- [Supplied text]:
= = = =

Martin Senn

Martin Senn
CEO

Zurich Financial Services Group

Martin Senn joined Zurich as Chief Investment Officer in 2006 and at the same time became a member of the Group Executive Committee. He became CEO in 2010. Martin began his career in banking and has previously held senior management positions with the former Swiss Bank Corporation, Credit Suisse and the Swiss Life Group.

Martin is a member of the foundation board of Avenir Suisse and treasurer of the Zurich Association of Economics. In addition, he serves as the Honorary Consul of the Republic of Korea in Zurich and as a member of the board of directors of the Swiss-American Chamber of Commerce. He is also a member of the board of the Geneva Association and of the Institute of International Finance (IIF). Besides that, he is a representative of the Property and Casualty CEO Roundtable, a member of the Pan European Insurance Forum (PEIF), the European Financial Services Roundtable (EFR), the advisory board of the Tsinghua School of Economics and Management, the board of trustees of the Lucerne Festival, and the international advisory board of the Atlantic Council. He was previously a member of the board of directors of various banks and financial services organizations.

Martin received his commercial and banking diploma from the Business School in Basel, Switzerland, and graduated from the International Executive Program at INSEAD in Fontainebleau and the Advanced Management Program at Harvard Business School.

 

Watch interview highlights

 

A view from the top

In this short video, Martin Senn shares his view on today's key business issues: risk, volatility, innovation, talent, and growth

 

Quotes

Martin Senn

Martin Senn

CEO, Zurich Financial Services Group

Insurance companies have a different business model than banks, so they need to be regulated differently. There should not be regulatory overspill from banking into insurance. We think that a company like Zurich, which is a pure insurance company, does not pose any systemic risk. Many regulators accept this, but with some the discussion is still ongoing.

Martin Senn

Martin Senn

CEO, Zurich Financial Services Group

I understand the outcry, but there’s a risk that if the regulators respond in a populist way, the recovery could potentially be threatened. The public and the private sectors went into the crisis together; now they need to come out of it together. So for us, dialog is very important and something that we pursue.

= = = =

- [Information provided]:

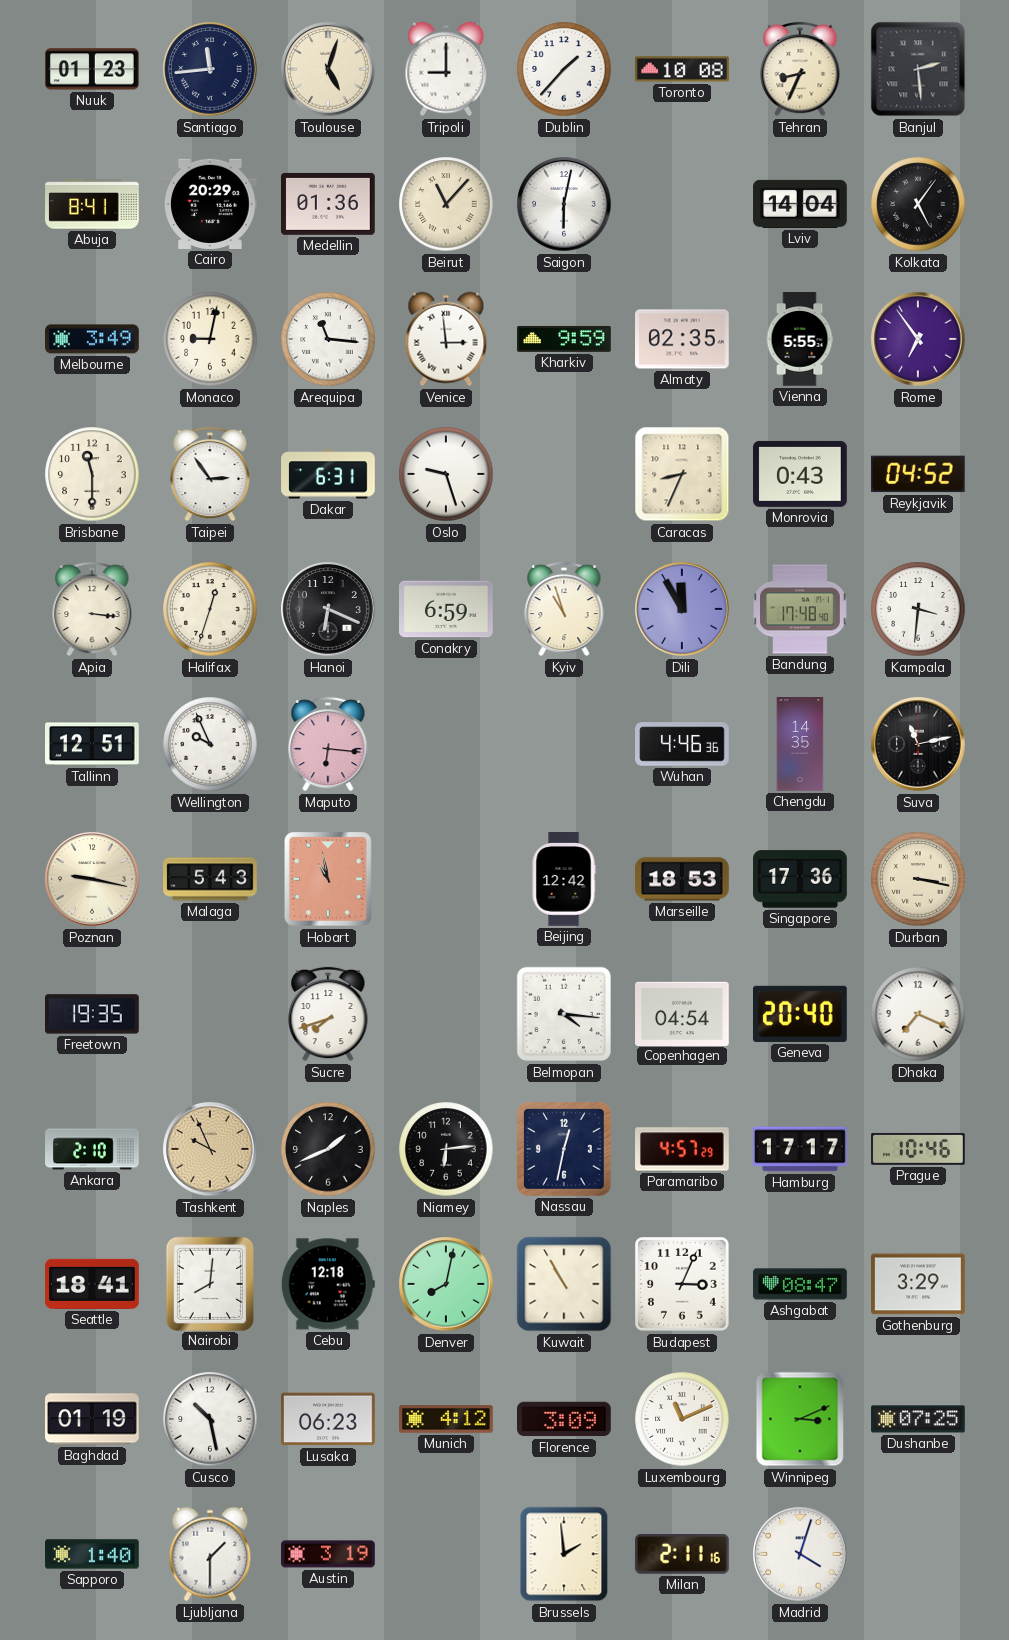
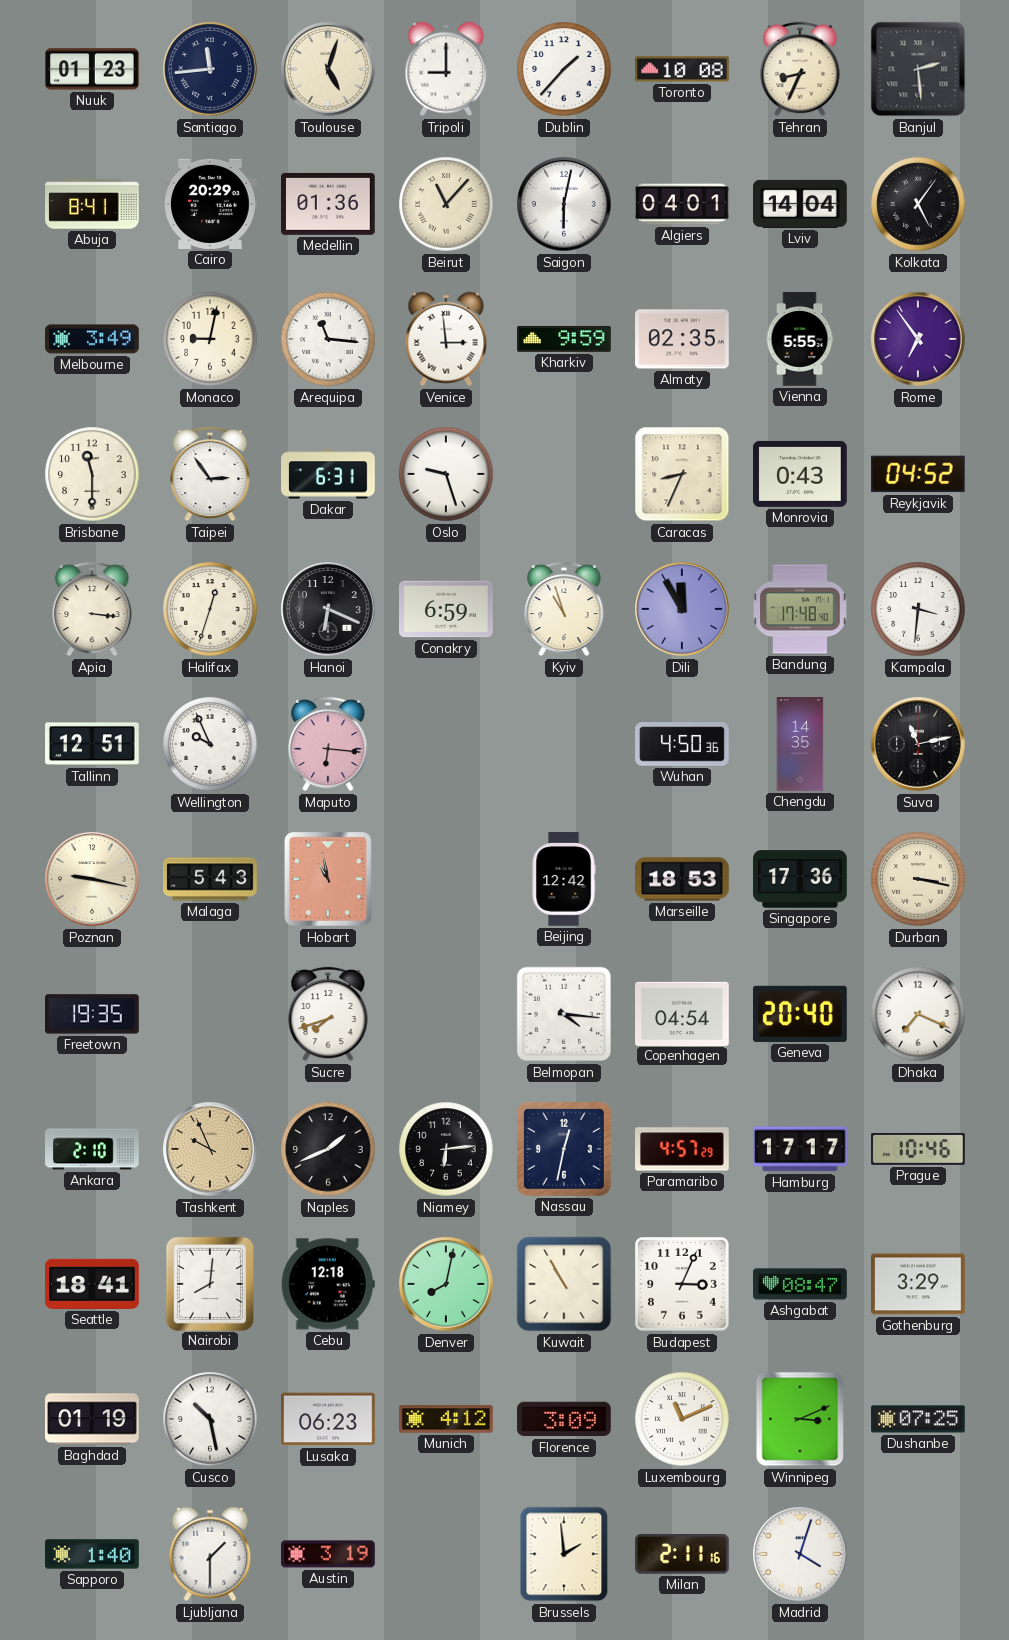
Algiers: none -> 04:01
Wuhan: 4:46 -> 4:50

= = = =

- [Problems to work on]:
1) Translate this sentence from the Martin Senn profile into French: "Insurance companies have a different business model than banks, so they need to be regulated differently."
2) Reproduce the Martin Senn profile from "I understand the" to "that we pursue.", switching "regulators" to "supervisors".
3) According to the Martin Senn profile, where did Martin Senn receive his commercial and banking diploma?

- [Solutions to each task]:
1) Les compagnies d'assurance ont un modèle d'affaires différent de celui des banques, elles doivent donc être réglementées différemment.

2)
I understand the outcry, but there’s a risk that if the supervisors respond in a populist way, the recovery could potentially be threatened. The public and the private sectors went into the crisis together; now they need to come out of it together. So for us, dialog is very important and something that we pursue.

3) From the Business School in Basel, Switzerland.